LUCENE-6780: BKDDistanceQuery must take min/maxLon/Lat into account in hashCode and equals else we get illegal collisions in caching

asfimport commented 9 years ago

ASF subversion and git services (migrated from JIRA)

Commit 1703792 from @mikemccand in branch 'dev/branches/lucene6780' https://svn.apache.org/r1703792

LUCENE-6780: make tests more evil

asfimport commented 9 years ago

ASF subversion and git services (migrated from JIRA)
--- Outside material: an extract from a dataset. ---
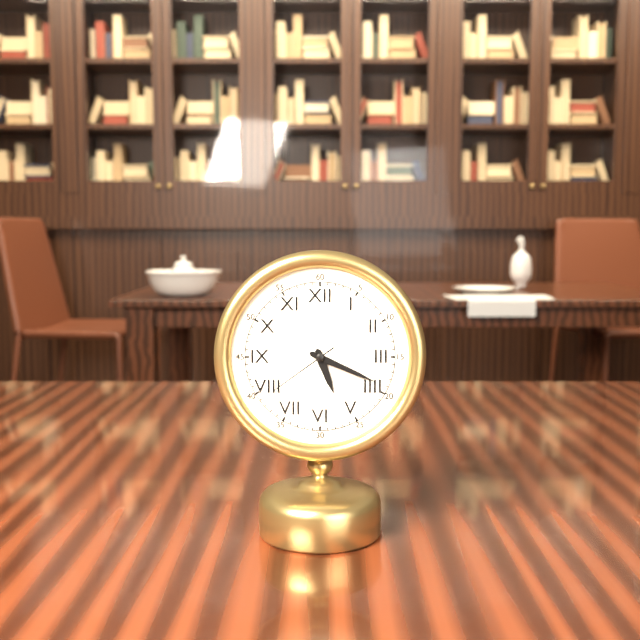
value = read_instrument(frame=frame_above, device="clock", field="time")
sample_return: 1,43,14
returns 5,19,39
Commit 1703793 from @mikemccand in branch 'dev/branches/lucene6780' https://svn.apache.org/r1703793

LUCENE-6780: code style / nocommits

asfimport commented 9 years ago

ASF subversion and git services (migrated from JIRA)

Commit 1703794 from @mikemccand in branch 'dev/branches/lucene6780' https://svn.apache.org/r1703794

LUCENE-6780: remove log line

asfimport commented 9 years ago

Michael McCandless (@mikemccand) (migrated from JIRA)
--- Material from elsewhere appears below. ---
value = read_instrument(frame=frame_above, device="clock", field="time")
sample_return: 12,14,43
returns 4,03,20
I'm still struggling to get BKDDistanceQuery working here, even with the good GeoUtil fixes on this branch.

So I switched back to making the GeoUtilsTest more evil:

First, I noticed that TestGeoUtils was always using a tiny lat/lon area (1-3 degrees) and fixed that to sometimes be the full range, and then I improved the "self consistency" test (TestGeoUtils.testGeoRelations) to stress the GeoUtils APIs like BKD does, and now there are some fun failures, e.g.:

   [junit4]   2> NOTE: reproduce with: ant test  -Dtestcase=TestGeoUtils -Dtests.method=testGeoRelations -Dtests.seed=48F4A913CBA1095 -Dtests.slow=true -Dtests.linedocsfile=/lucenedata/hudson.enwiki.random.lines.txt.fixed -Dtests.locale=es_NI -Dtests.timezone=America/Argentina/Salta -Dtests.asserts=true -Dtests.file.encoding=UTF-8
   [junit4] FAILURE 0.14s | TestGeoUtils.testGeoRelations <<<
   [junit4]    > Throwable #1: java.lang.AssertionError: 243 incorrect hits (see above)
   [junit4]    >    at __randomizedtesting.SeedInfo.seed([48F4A913CBA1095:C6AC5E24484D662B]:0)
   [junit4]    >    at org.apache.lucene.util.TestGeoUtils.testGeoRelations(TestGeoUtils.java:509)
   [junit4]    >    at java.lang.Thread.run(Thread.java:745)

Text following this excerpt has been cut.